The discontent with globalization arises not just from the economics seeming to be pushed over everything else, but because a particular view of economics – market fundamentalism – is pushed over all other views.  Opposition to globalization in many parts of the world is not to globalization per se, but to the particular set of doctrines that the international financial institutions [primarily the World Bank and the International Monetary Fund] have imposed.  While many organizations would like to believe that they are indeed infallible, the problem with the IMF is that it often acts as if it almost believes in its own infallibility.

Note the religious language – fundamentalism, doctrines, infallibility, belief.  When the market-mechanism, or anything else, is viewed as essentially infallible, then the issue, in theological terms, is idolatry.  No wonder that billions of people throughout the world are discontent with the current form of globalization!

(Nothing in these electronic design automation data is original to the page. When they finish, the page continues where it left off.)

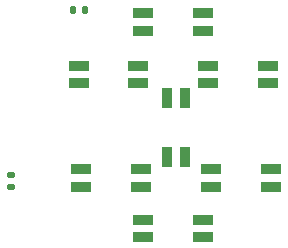
<source format=gbr>
%TF.GenerationSoftware,KiCad,Pcbnew,(6.0.7)*%
%TF.CreationDate,2024-10-06T09:26:11-05:00*%
%TF.ProjectId,RGB7Segment,52474237-5365-4676-9d65-6e742e6b6963,rev?*%
%TF.SameCoordinates,Original*%
%TF.FileFunction,Paste,Top*%
%TF.FilePolarity,Positive*%
%FSLAX46Y46*%
G04 Gerber Fmt 4.6, Leading zero omitted, Abs format (unit mm)*
G04 Created by KiCad (PCBNEW (6.0.7)) date 2024-10-06 09:26:11*
%MOMM*%
%LPD*%
G01*
G04 APERTURE LIST*
G04 Aperture macros list*
%AMRoundRect*
0 Rectangle with rounded corners*
0 $1 Rounding radius*
0 $2 $3 $4 $5 $6 $7 $8 $9 X,Y pos of 4 corners*
0 Add a 4 corners polygon primitive as box body*
4,1,4,$2,$3,$4,$5,$6,$7,$8,$9,$2,$3,0*
0 Add four circle primitives for the rounded corners*
1,1,$1+$1,$2,$3*
1,1,$1+$1,$4,$5*
1,1,$1+$1,$6,$7*
1,1,$1+$1,$8,$9*
0 Add four rect primitives between the rounded corners*
20,1,$1+$1,$2,$3,$4,$5,0*
20,1,$1+$1,$4,$5,$6,$7,0*
20,1,$1+$1,$6,$7,$8,$9,0*
20,1,$1+$1,$8,$9,$2,$3,0*%
G04 Aperture macros list end*
%ADD10RoundRect,0.135000X-0.185000X0.135000X-0.185000X-0.135000X0.185000X-0.135000X0.185000X0.135000X0*%
%ADD11R,1.803400X0.812800*%
%ADD12RoundRect,0.135000X-0.135000X-0.185000X0.135000X-0.185000X0.135000X0.185000X-0.135000X0.185000X0*%
%ADD13R,0.812800X1.803400*%
G04 APERTURE END LIST*
D10*
%TO.C,R1*%
X185250000Y-100740000D03*
X185250000Y-101760000D03*
%TD*%
D11*
%TO.C,B1*%
X201998100Y-91500700D03*
X201998100Y-92999300D03*
X207001900Y-92999300D03*
X207001900Y-91500700D03*
%TD*%
D12*
%TO.C,R2*%
X190490000Y-86750000D03*
X191510000Y-86750000D03*
%TD*%
D11*
%TO.C,D1*%
X196498100Y-104531750D03*
X196498100Y-106030350D03*
X201501900Y-106030350D03*
X201501900Y-104531750D03*
%TD*%
%TO.C,A1*%
X196498100Y-87031750D03*
X196498100Y-88530350D03*
X201501900Y-88530350D03*
X201501900Y-87031750D03*
%TD*%
%TO.C,C1*%
X202248100Y-100250700D03*
X202248100Y-101749300D03*
X207251900Y-101749300D03*
X207251900Y-100250700D03*
%TD*%
%TO.C,E1*%
X191248100Y-100250700D03*
X191248100Y-101749300D03*
X196251900Y-101749300D03*
X196251900Y-100250700D03*
%TD*%
%TO.C,F1*%
X190998100Y-91500700D03*
X190998100Y-92999300D03*
X196001900Y-92999300D03*
X196001900Y-91500700D03*
%TD*%
D13*
%TO.C,G1*%
X198500700Y-99251900D03*
X199999300Y-99251900D03*
X199999300Y-94248100D03*
X198500700Y-94248100D03*
%TD*%
M02*

</source>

In any case, for humanitarian reasons as well as for reasons related to economic theory, Stiglitz concludes that the current form of exclusively market-driven globalization must be opposed.  In his words:

If we are to address the legitimate concerns of those who have expressed a discontent with globalization, if we are to make globalization work for the billions of people for whom it has not, if we are to make globalization with a human face succeed, then our voices must be raised.  We cannot, should not, stand idly by.

Christians may be motivated to oppose the current form of globalization not only on humanitarian grounds, as Stiglitz does – that is, the fact that billions of impoverished people are discontent – but also on the grounds of our faith, including our reading, praying, and preaching of the Psalms.  In Psalmic terms, insofar as the current form of globalization is a power “arrayed against” God’s world-encompassing will for goodness, justice, righteousness, and shalom, it is our enemy, and it is to be opposed.  In other words, to speak on behalf of those billions of impoverished, discontent people, and to advocate for what is good for them, rather than for what is good for the United States, will inevitably be an act of resistance.

To be sure, particular care is in order at this point, and Stiglitz gives us a clue that is helpful.  The problem, he says, is not globalization per se, but rather the current form of it; and I would add that the problem is not capitalism per se, but rather the way that capitalism is often practiced without a human and humane face.  In other words, the real problem, the real enemy, is greed.  Hence, we turn now to a further analysis of our enemy – greed – and its debilitating and destructive effects.  The ultimate goal, however, will be to suggest that praise in the Psalms can serve as an antidote to the rampant greed that characterizes our everyday context.